Trump: «Guerra finita in due/tre settimane»

Ancora «due o tre settimane» e poi «finiremo il lavoro» in Iran. Così Trump in occasione del discorso alla nazione di ieri. Nessun annuncio sulla fine della guerra nel Golfo Persico, come qualcuno si attendeva, piuttosto un tentativo di rassicurare gli americani sulle conseguenze di un conflitto che molti, ad iniziare dallo stesso Trump, immaginavano molto più breve.
Fondamentale, a questo scopo, sostenere che gli obiettivi sono stati ormai quasi tutti raggiunti – «siamo sulla buona strada per completare a breve tutti gli obiettivi militari dell’America» ha detto Trump – anche se ancora una volta l’inquilino della Casa Bianca evita di dire con chiarezza queli fossero questi obiettivi da raggiungere. Anzi, Trump fa di più, smentisce l’unico obiettivo sbandierato all’inizio della campagna contro la Repubblica Islamica: «Il cambio di regime – dice – non era il nostro obiettivo. Non abbiamo mai parlato di cambio di regime, ma un cambio di regime è avvenuto a causa della morte di tutti i loro leader originari. Sono tutti morti. Il nuovo gruppo è meno radicale e molto più ragionevole».
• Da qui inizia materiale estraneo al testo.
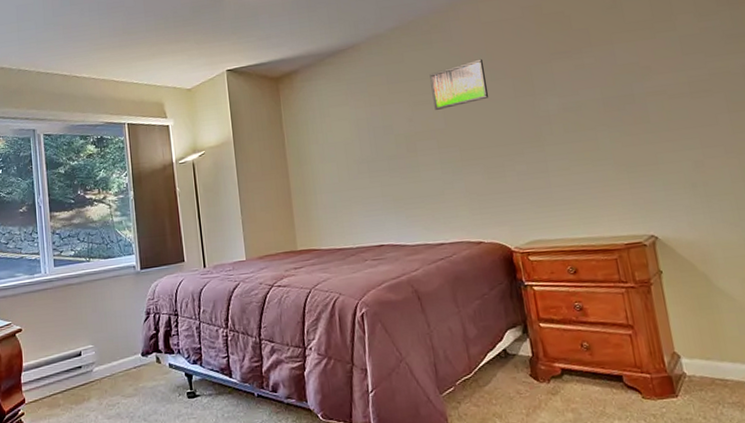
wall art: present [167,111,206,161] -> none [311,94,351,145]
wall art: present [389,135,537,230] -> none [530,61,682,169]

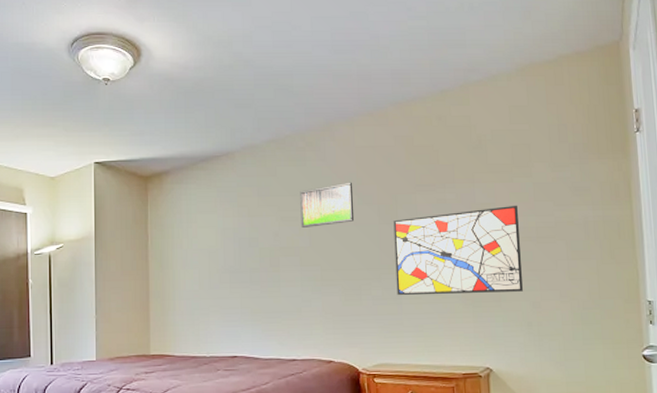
wall art: none [530,61,682,169] -> present [393,205,523,296]

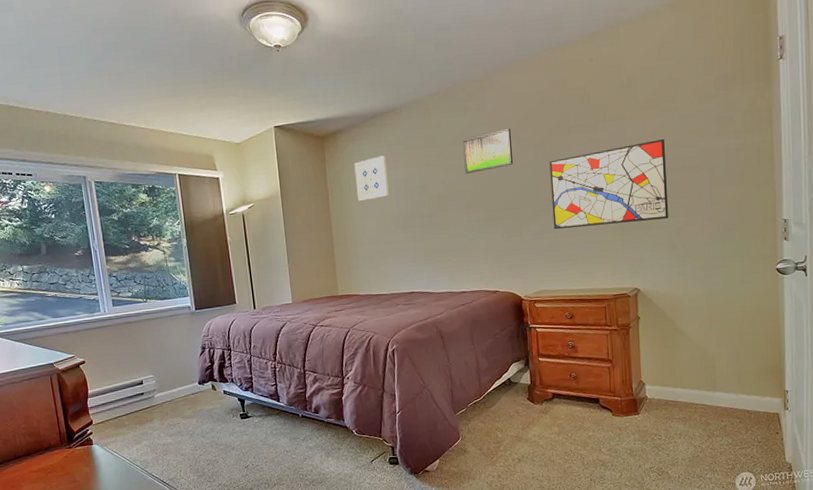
wall art: none [179,202,216,250] -> present [354,155,389,202]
E tanti saluti a Reza Pahlavi, erede dell’ultimo scià che già immaginava il suo rientro in una Teheran “liberata”.
Il tentativo di recuperare consensi tra gli americani alle prese con l’aumento dei prezzi, in particolare quello della benzina, non sembra aver avuto grande successo: i sondaggi continuano a registrare un incide di gradimento in calo per Trump, anche all’interno della sua stessa base elettorale.